> REQUIRED WORK
From the line with "scientific name: Cylindropuntia acanthocarpa" to the line with "scientific name: Helichrysum rotundifolium", arrange the lines as a Markdown table with the columns Row and Line, numbering each line and omitting blank lines.
---- SUPPLIED RECORDS
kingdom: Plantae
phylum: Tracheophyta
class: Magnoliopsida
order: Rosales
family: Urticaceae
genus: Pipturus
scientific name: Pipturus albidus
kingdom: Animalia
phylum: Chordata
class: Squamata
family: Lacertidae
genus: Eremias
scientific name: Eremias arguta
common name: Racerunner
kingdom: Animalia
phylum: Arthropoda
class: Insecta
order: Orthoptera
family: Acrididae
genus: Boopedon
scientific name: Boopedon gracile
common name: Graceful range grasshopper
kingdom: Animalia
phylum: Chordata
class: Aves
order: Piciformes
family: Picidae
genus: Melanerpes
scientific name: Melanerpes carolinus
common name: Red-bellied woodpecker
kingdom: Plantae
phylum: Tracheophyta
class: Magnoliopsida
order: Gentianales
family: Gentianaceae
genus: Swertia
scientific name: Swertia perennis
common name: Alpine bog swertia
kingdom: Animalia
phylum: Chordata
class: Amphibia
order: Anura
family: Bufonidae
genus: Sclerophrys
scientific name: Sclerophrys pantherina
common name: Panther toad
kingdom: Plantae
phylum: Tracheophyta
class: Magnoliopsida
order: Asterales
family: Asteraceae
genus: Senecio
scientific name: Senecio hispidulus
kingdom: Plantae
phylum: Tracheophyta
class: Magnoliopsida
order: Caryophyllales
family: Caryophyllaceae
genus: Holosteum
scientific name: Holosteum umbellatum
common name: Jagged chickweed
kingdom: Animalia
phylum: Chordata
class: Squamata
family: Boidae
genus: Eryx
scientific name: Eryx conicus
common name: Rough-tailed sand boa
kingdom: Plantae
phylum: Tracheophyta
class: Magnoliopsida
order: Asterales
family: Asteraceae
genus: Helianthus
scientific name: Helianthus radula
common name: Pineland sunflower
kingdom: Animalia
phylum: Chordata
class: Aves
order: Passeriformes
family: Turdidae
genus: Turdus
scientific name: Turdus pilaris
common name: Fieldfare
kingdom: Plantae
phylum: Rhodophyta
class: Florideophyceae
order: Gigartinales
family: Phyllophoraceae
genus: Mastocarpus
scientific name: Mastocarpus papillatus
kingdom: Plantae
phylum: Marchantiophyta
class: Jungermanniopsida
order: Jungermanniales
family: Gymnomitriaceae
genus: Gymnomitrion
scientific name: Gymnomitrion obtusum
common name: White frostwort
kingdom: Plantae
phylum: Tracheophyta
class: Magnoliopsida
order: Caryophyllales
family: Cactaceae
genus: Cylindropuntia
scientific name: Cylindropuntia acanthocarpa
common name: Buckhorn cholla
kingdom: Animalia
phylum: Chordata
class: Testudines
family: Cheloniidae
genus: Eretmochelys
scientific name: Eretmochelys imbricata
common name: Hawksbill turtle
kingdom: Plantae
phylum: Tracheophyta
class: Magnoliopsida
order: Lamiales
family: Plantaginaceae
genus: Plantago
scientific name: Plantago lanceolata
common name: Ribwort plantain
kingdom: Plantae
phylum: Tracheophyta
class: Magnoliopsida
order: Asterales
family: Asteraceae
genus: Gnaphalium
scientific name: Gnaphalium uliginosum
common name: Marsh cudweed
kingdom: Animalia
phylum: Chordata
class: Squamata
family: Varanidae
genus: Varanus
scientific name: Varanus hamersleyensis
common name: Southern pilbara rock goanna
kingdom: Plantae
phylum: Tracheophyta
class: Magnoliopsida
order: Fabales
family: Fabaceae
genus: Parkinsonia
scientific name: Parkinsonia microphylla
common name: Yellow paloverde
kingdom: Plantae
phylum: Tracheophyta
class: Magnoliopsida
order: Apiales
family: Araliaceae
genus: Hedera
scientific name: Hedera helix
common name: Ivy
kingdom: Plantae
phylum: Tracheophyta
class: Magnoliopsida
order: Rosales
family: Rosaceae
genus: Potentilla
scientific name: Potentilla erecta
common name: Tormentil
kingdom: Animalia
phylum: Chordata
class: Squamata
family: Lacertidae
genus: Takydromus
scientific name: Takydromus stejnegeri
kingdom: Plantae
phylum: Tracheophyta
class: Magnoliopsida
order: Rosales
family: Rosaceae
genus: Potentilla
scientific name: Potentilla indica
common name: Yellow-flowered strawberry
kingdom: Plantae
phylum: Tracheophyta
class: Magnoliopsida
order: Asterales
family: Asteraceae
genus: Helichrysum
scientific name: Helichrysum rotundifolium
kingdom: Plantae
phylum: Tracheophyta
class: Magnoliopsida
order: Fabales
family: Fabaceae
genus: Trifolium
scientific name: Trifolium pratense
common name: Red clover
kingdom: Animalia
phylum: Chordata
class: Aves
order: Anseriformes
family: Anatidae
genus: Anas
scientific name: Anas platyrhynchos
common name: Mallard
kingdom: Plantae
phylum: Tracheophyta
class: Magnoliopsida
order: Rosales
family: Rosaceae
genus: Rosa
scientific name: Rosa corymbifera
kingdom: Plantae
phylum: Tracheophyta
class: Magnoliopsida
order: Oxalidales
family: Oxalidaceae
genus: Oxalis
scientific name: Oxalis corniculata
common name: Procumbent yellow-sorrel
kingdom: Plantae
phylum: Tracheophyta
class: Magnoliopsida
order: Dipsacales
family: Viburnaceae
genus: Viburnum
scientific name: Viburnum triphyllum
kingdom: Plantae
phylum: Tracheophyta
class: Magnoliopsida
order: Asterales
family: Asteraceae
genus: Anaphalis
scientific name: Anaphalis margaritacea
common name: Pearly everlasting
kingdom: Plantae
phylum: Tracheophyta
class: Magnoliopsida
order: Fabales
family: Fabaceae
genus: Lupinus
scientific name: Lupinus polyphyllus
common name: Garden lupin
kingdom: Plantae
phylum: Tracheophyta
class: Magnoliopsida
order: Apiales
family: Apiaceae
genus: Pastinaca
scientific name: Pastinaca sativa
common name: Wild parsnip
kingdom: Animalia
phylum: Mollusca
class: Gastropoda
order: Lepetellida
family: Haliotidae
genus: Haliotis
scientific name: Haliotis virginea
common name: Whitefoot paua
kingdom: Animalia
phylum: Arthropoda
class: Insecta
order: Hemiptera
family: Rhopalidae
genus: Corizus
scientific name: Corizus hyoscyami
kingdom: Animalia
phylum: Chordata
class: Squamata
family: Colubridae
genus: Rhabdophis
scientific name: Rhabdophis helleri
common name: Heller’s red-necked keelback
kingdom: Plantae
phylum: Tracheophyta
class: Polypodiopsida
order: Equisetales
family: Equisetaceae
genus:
--------
> IN RESPONSE
| Row | Line |
|---|---|
| 1 | scientific name: Cylindropuntia acanthocarpa |
| 2 | common name: Buckhorn cholla |
| 3 | kingdom: Animalia |
| 4 | phylum: Chordata |
| 5 | class: Testudines |
| 6 | family: Cheloniidae |
| 7 | genus: Eretmochelys |
| 8 | scientific name: Eretmochelys imbricata |
| 9 | common name: Hawksbill turtle |
| 10 | kingdom: Plantae |
| 11 | phylum: Tracheophyta |
| 12 | class: Magnoliopsida |
| 13 | order: Lamiales |
| 14 | family: Plantaginaceae |
| 15 | genus: Plantago |
| 16 | scientific name: Plantago lanceolata |
| 17 | common name: Ribwort plantain |
| 18 | kingdom: Plantae |
| 19 | phylum: Tracheophyta |
| 20 | class: Magnoliopsida |
| 21 | order: Asterales |
| 22 | family: Asteraceae |
| 23 | genus: Gnaphalium |
| 24 | scientific name: Gnaphalium uliginosum |
| 25 | common name: Marsh cudweed |
| 26 | kingdom: Animalia |
| 27 | phylum: Chordata |
| 28 | class: Squamata |
| 29 | family: Varanidae |
| 30 | genus: Varanus |
| 31 | scientific name: Varanus hamersleyensis |
| 32 | common name: Southern pilbara rock goanna |
| 33 | kingdom: Plantae |
| 34 | phylum: Tracheophyta |
| 35 | class: Magnoliopsida |
| 36 | order: Fabales |
| 37 | family: Fabaceae |
| 38 | genus: Parkinsonia |
| 39 | scientific name: Parkinsonia microphylla |
| 40 | common name: Yellow paloverde |
| 41 | kingdom: Plantae |
| 42 | phylum: Tracheophyta |
| 43 | class: Magnoliopsida |
| 44 | order: Apiales |
| 45 | family: Araliaceae |
| 46 | genus: Hedera |
| 47 | scientific name: Hedera helix |
| 48 | common name: Ivy |
| 49 | kingdom: Plantae |
| 50 | phylum: Tracheophyta |
| 51 | class: Magnoliopsida |
| 52 | order: Rosales |
| 53 | family: Rosaceae |
| 54 | genus: Potentilla |
| 55 | scientific name: Potentilla erecta |
| 56 | common name: Tormentil |
| 57 | kingdom: Animalia |
| 58 | phylum: Chordata |
| 59 | class: Squamata |
| 60 | family: Lacertidae |
| 61 | genus: Takydromus |
| 62 | scientific name: Takydromus stejnegeri |
| 63 | kingdom: Plantae |
| 64 | phylum: Tracheophyta |
| 65 | class: Magnoliopsida |
| 66 | order: Rosales |
| 67 | family: Rosaceae |
| 68 | genus: Potentilla |
| 69 | scientific name: Potentilla indica |
| 70 | common name: Yellow-flowered strawberry |
| 71 | kingdom: Plantae |
| 72 | phylum: Tracheophyta |
| 73 | class: Magnoliopsida |
| 74 | order: Asterales |
| 75 | family: Asteraceae |
| 76 | genus: Helichrysum |
| 77 | scientific name: Helichrysum rotundifolium |